§ Source text:
════════════════════
Recommendations for Teacher Preparation Program Providers

  • Vet preservice teachers thoroughly, before allowing them to enter the job market or workforce.
  • Put less emphasis on teacher candidates attaining a teaching position through inflated recommendations, and more emphasis on them keeping a teaching position through extended support.
  • Provide more practicum opportunities through school partnership professional development prior to the student-teaching experience.
  • To the extent possible, hire practicing educators who have current K-12 classroom experience to teach preservice teachers.
  • Provide explicit instruction on personality inventories, work styles, self-reflection, having difficult conversations, and how to work collaboratively as part of a team.

Recommendations for District Policymakers

  • Develop partnerships with teacher preparation programs and offer streamlined induction opportunities for student teachers to work in your schools.
  • Offer incentives for high school graduates to return as teachers after receiving the appropriate credentials and preparation.
  • Negotiate with teacher union leaders, if applicable, and provide significant and sustainable compensation for teachers and principals to serve in leadership roles in their schools, i.e. release time, stipends, authority, etc.
  • Examine how district policies on seniority and teacher effectiveness impact the teacher shortage during budget shortfalls.
════════════════════
§ Dataset records:

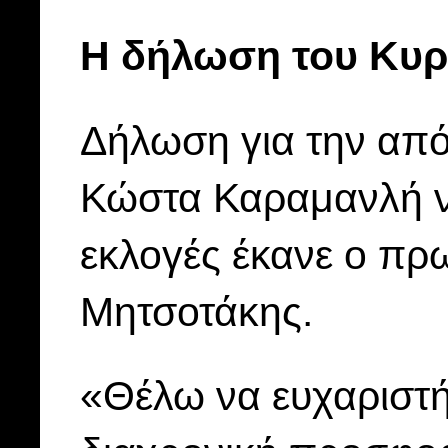
Η δήλωση του Κυρ
Δήλωση για την α
Κώστα Καραμανλή να
εκλογές έκανε ο π
Μητσοτάκης.
«Θέλω να ευχαριστ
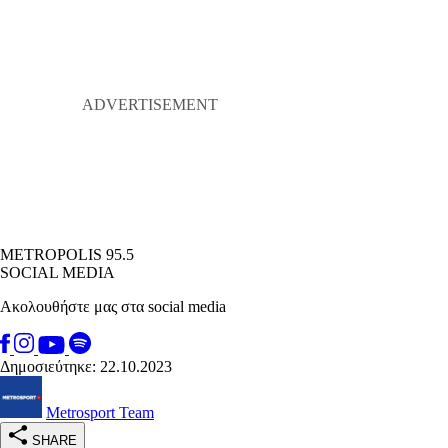
METROPOLIS 95.5
SOCIAL MEDIA
Ακολουθήστε μας στα social media
Δημοσιεύτηκε: 22.10.2023
Metrosport Team
SHARE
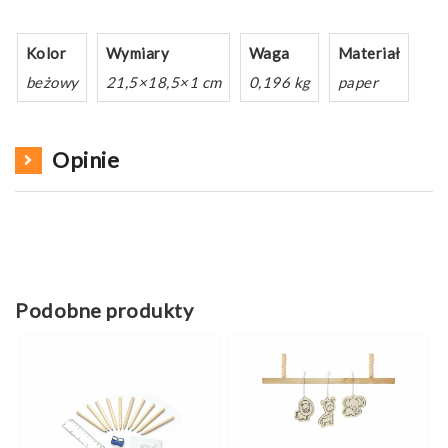
Kolor
Wymiary
Waga
Materiał
beżowy
21,5×18,5×1 cm
0,196 kg
paper
Opinie
Podobne produkty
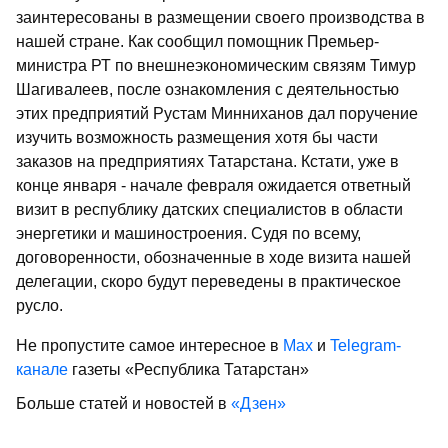
заинтересованы в размещении своего производства в
нашей стране. Как сообщил помощник Премьер-
министра РТ по внешнеэкономическим связям Тимур
Шагивалеев, после ознакомления с деятельностью
этих предприятий Рустам Минниханов дал поручение
изучить возможность размещения хотя бы части
заказов на предприятиях Татарстана. Кстати, уже в
конце января - начале февраля ожидается ответный
визит в республику датских специалистов в области
энергетики и машиностроения. Судя по всему,
договоренности, обозначенные в ходе визита нашей
делегации, скоро будут переведены в практическое
русло.
Не пропустите самое интересное в
Max
и
Telegram-
канале
газеты «Республика Татарстан»
Больше статей и новостей в
«Дзен»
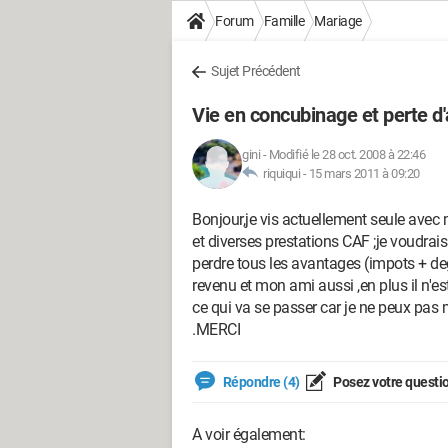
Forum
Famille
Mariage
Sujet Précédent
Vie en concubinage et perte d
gini
-
Modifié le 28 oct. 2008 à 22:46
riquiqui -
15 mars 2011 à 09:20
Bonjour,je vis actuellement seule avec 
et diverses prestations CAF ;je voudra
perdre tous les avantages (impots + deg
revenu et mon ami aussi ,en plus il n'e
ce qui va se passer car je ne peux pas
.MERCI
Répondre (4)
Posez votre questi
A voir également:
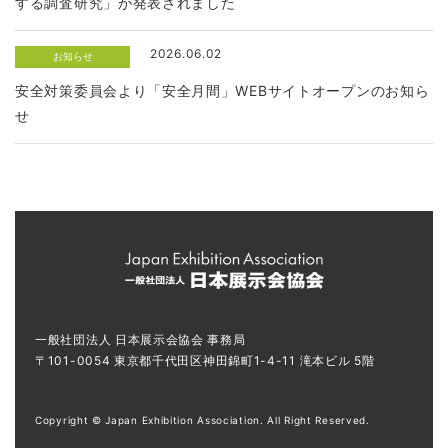
する調査研究」が発表されました
2026.06.02
お知らせ
安全対策委員会より「安全月間」WEBサイトオープンのお知ら
せ
一般社団法人 日本展示会協会 事務局
〒101-0054 東京都千代田区神田錦町1-4-11 滝本ビル 5階
Copyright © Japan Exhibition Association. All Right Reserved.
════════════════════
§ Activities:
a - In the recommendations on teacher preparation and staffing, which word opens each recommendation for district policymakers?
b - Write what comes next in the recommendations on teacher preparation and staffing, picking up after the last point for district policymakers.

§ Answers to the tasks:
a - Develop, Offer, Negotiate, Examine

b -
  • Offer teacher leaders and principals opportunities to play a meaningful role in shaping district policies and practice.

Recommendations for Principals

  • Develop a school culture that provides meaningful decision-making roles for teachers and is committed to a shared vision and mission focused on student behavioral and academic success.
  • Provide teachers with the opportunities and compensation to serve as mentors, instructional coaches, or master teachers, and allow them to take on increased responsibility for professional learning, curriculum, or school improvement activities.
  • Foster opportunities for collaboration to improve student achievement such as teacher teams and regularly scheduled common planning time through flexibility within the teacher employment contract.
  • Provide stipends for teachers to offer clubs and other opportunities for students who are aspiring teachers to learn about the field of education and work with students.